10. iWalk Ye Phara (feat. Moonchild Sanelly, K.O & Zulu Mkhathini) – DJ Maphorisa: Gqom the predecessor
We are definitely getting into gqom, a predecessor to amapiano rooted in Durban which also derives from kwaito – a South African style of house music inspired by house and hip-hop from the United States, that grew out of Johannesburg in the 90s.
One of the more approachable tracks from the gqom genre, this once again features the pleasing vocals of Moonchild Sannelly along some of the characteristic elements of gqom like shouted, bouncy lyrics in a combination of different South African languages and English.

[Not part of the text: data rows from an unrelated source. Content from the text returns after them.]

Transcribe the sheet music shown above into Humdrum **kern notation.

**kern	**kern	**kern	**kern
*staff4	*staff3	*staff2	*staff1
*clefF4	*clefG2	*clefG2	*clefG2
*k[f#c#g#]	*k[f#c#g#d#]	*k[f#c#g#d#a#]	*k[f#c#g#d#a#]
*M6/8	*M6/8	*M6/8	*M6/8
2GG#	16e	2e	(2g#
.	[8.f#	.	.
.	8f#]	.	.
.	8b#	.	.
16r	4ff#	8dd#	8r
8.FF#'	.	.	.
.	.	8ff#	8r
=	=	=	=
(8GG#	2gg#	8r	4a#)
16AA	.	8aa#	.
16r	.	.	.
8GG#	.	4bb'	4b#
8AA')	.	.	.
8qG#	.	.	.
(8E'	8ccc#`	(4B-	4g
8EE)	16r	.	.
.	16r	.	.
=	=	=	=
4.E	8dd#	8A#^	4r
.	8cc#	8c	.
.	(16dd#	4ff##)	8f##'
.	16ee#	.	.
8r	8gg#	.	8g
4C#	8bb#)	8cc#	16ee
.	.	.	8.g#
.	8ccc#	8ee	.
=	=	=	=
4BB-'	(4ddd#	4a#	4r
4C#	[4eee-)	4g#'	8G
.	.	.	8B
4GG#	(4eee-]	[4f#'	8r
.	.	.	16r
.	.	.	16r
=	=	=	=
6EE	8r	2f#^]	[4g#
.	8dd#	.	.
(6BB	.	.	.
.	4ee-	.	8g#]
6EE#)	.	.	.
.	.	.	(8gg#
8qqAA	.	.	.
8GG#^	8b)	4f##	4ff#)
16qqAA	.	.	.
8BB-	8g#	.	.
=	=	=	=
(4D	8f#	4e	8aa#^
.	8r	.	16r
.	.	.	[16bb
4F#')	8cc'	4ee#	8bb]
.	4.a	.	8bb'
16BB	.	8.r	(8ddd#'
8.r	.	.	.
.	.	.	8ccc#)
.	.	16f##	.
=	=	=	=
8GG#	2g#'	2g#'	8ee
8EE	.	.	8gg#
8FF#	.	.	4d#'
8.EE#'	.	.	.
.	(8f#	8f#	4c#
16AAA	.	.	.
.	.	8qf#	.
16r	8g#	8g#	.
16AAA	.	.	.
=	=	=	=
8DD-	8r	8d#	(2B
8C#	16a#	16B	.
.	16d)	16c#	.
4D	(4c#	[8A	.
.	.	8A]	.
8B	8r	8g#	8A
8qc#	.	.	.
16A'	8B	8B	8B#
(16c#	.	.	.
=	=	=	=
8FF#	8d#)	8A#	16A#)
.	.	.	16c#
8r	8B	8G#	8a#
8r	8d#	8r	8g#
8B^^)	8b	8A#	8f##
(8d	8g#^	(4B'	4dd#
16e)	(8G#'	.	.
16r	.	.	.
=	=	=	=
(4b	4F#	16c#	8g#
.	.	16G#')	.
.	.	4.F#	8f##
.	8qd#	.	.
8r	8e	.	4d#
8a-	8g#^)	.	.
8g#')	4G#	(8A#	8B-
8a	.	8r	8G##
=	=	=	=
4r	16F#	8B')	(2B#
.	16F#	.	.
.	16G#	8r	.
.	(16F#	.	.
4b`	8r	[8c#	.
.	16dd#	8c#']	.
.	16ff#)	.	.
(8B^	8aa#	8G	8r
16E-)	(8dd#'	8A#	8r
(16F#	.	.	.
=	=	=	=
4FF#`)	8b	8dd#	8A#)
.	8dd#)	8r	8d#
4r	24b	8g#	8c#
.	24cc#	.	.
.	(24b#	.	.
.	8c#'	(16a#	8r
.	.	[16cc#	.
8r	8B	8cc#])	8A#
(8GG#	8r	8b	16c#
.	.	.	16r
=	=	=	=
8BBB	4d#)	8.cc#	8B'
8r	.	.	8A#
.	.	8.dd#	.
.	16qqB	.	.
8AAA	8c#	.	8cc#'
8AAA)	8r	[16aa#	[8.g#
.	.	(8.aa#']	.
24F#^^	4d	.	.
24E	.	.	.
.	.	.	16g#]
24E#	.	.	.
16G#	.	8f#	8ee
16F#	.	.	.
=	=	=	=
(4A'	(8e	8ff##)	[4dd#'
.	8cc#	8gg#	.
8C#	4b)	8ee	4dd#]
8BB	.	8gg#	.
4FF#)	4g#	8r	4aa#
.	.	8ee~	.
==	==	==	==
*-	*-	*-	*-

11. Ka Dazz – Babes Wodumo, intense gqom
We’re getting into some real intense gqom now. This track is really a dancefloor track, it is amazing, but unarguably this more stripped back genre does not have the easy appeal of amapiano.
12. Ghost on the loose – DJ Lag: relentless gqom
Sick name, sick track. A relentless, sparse club track by probably the best gqom artist.
13. Township Funk – DJ Mujava: kwaito, bacardi house and so much more
Life changing beats, not to be played during daylight. The most hypnotic track I have ever heard. It even seduced Rick Ross into the mistaken belief he could do something with it.
The production sounds amateurish, it is rough and it is amazing. It was one of the tracks that cemented my interest in electronic music from around the world and added up, I have probably spent multiple days listening to it.
Genre-wise Township Funk is very interesting to me, particularly because it doesn’t have vocals, so isn’t necessarily recognizably South African. Although ‘Township Funk’ is a mix of kwaito and a very regional style called bacardi house, when I first heard the song, I thought of it as the ultimate paired-back UKfunky track in the vein of Champion Sound’s Lighter VIP (checkout the amazing Beatport playlist the lasting legacy of UK funky for more of that).
Interestingly, Township Funk, released by UK record label Warp Records also sounds like it could be bleep n bass track– a short-lived, but highly influential genre of music, that was essentially Northern-English kwaito (in the sense that it is also a stripped down take on Chicago house and hip-hop).
In general I think this speaks to the fact that there is a big inspiration and interplay between UK and South African electronic producers. Tracks like Scratcha DVA’s ‘Sleeper’ really exemplify how UK producer’s are currently taking inspiration from South Africa.
14. Solala – Ezra: unique deep house
South Africa has produced lots of great, deep house with its own unique flavor. Chicago house music is essentially what initially gave birth to South African electronic music and it is fitting that we include a track that has such strong ‘can you feel it’ vibes.
15. You Turn Me On (JKriv Rework) – William & The Young Five: day party vibes
We’re back into tracks that can (and should) be played throughout the day. From a 2018 album of re-edits called ‘Heads Records – South African Disco-Dub Edits’ which is well worth checking out!
16. Tomorrow – Ntombi Ndaba: not amapiano, but warm and soulful
You just can’t help but feel good when you listen to this. Ntombi Ndaba had a very short career in the late 90s before completely disappearing from the music business, but she has my favorite voice of all the South African musicians I have heard. I love how warm and soulful it is and the contrast with the quirky, “bubblegum”, lo-fi backdrop.
If you are into this sound, checkout AfroSynth records which has a catalog of re-releases of the lo-fi 80s “bubblegum” sound (along with kwaito and straight-up Disco). Be Careful by the E & S Brothers is one of my favorite records of this era.